WHAT IS NEEDED ->
Of the entries that follow, how many lines hold the word "action"? Reply with the number only.

PROVIDED DATA ->
*** Begin section ***

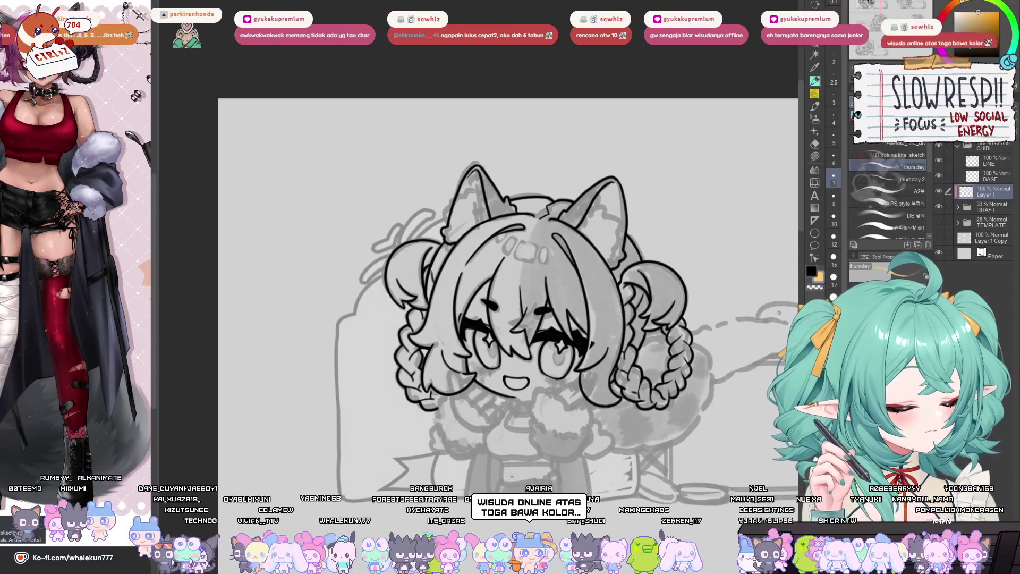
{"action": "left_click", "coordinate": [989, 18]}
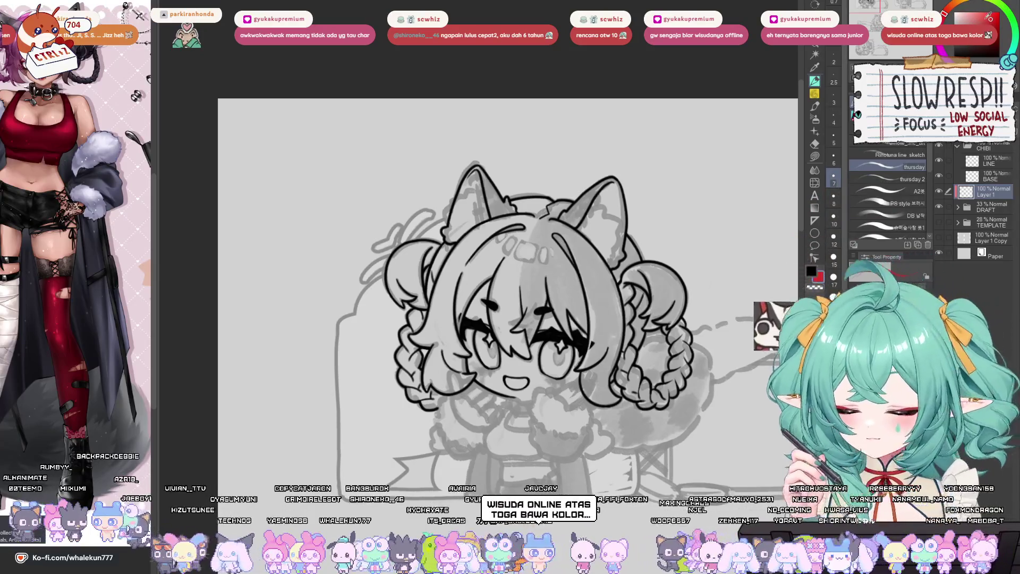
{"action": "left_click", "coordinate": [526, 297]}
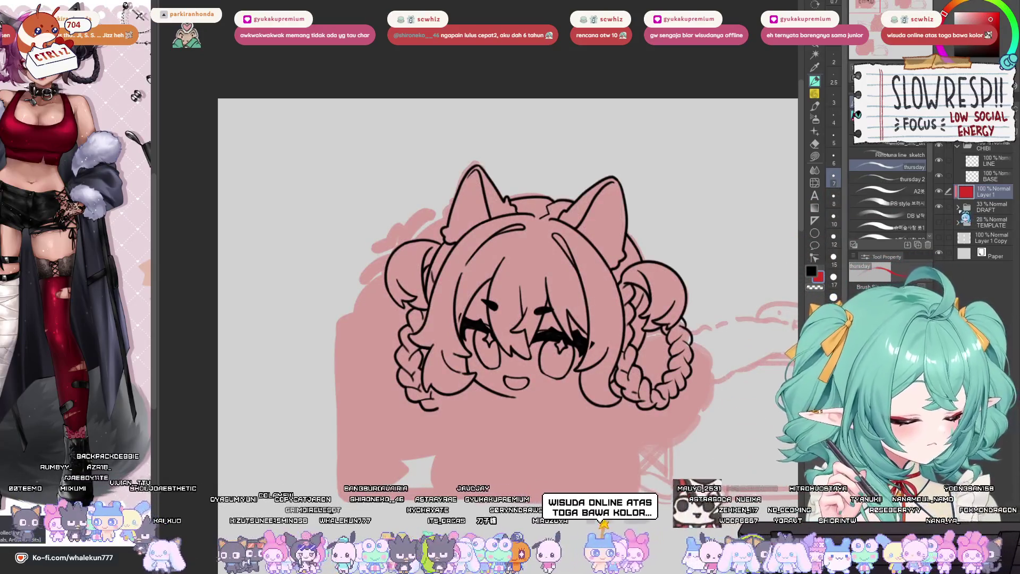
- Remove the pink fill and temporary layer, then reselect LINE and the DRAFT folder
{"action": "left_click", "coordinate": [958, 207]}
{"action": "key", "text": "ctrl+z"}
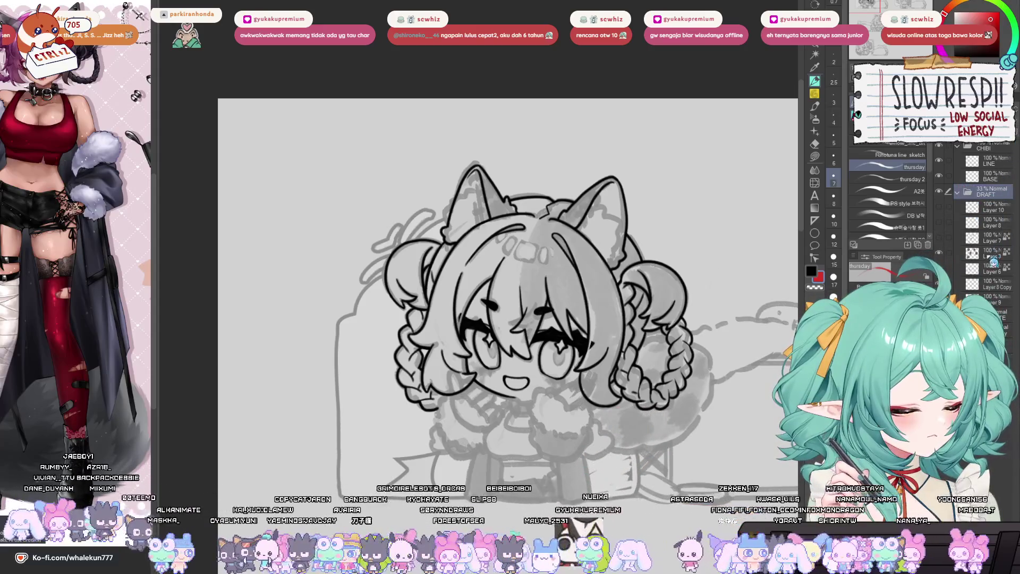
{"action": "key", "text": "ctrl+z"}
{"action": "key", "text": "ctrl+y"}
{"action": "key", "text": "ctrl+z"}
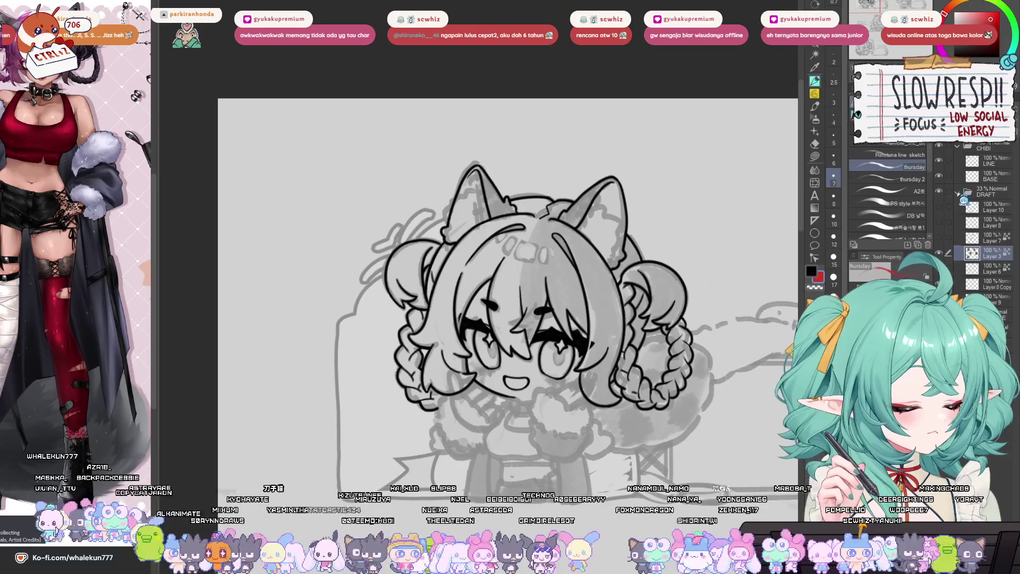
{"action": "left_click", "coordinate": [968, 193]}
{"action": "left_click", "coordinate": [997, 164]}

*** End section ***
*** Begin section ***

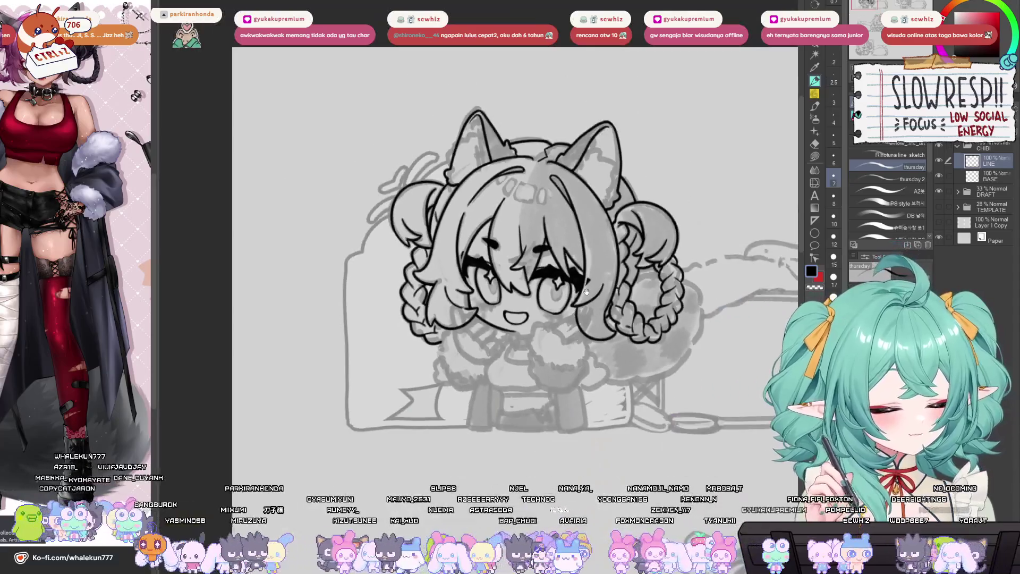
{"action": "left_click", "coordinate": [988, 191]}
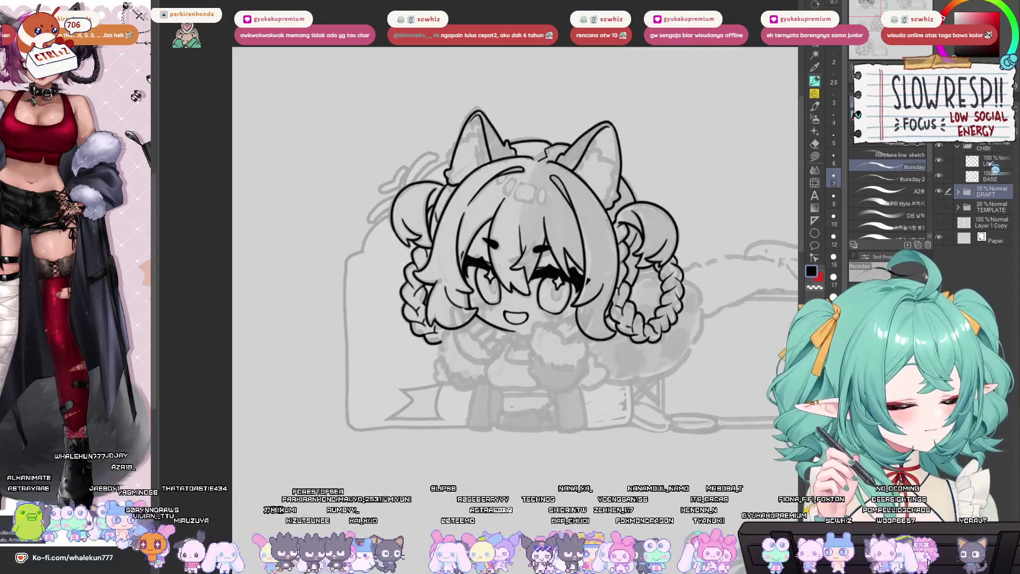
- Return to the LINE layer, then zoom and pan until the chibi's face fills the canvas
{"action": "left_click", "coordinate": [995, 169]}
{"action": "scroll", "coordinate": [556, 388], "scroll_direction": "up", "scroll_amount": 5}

*** End section ***

RESPONSE TO THE EXERCISE ->
12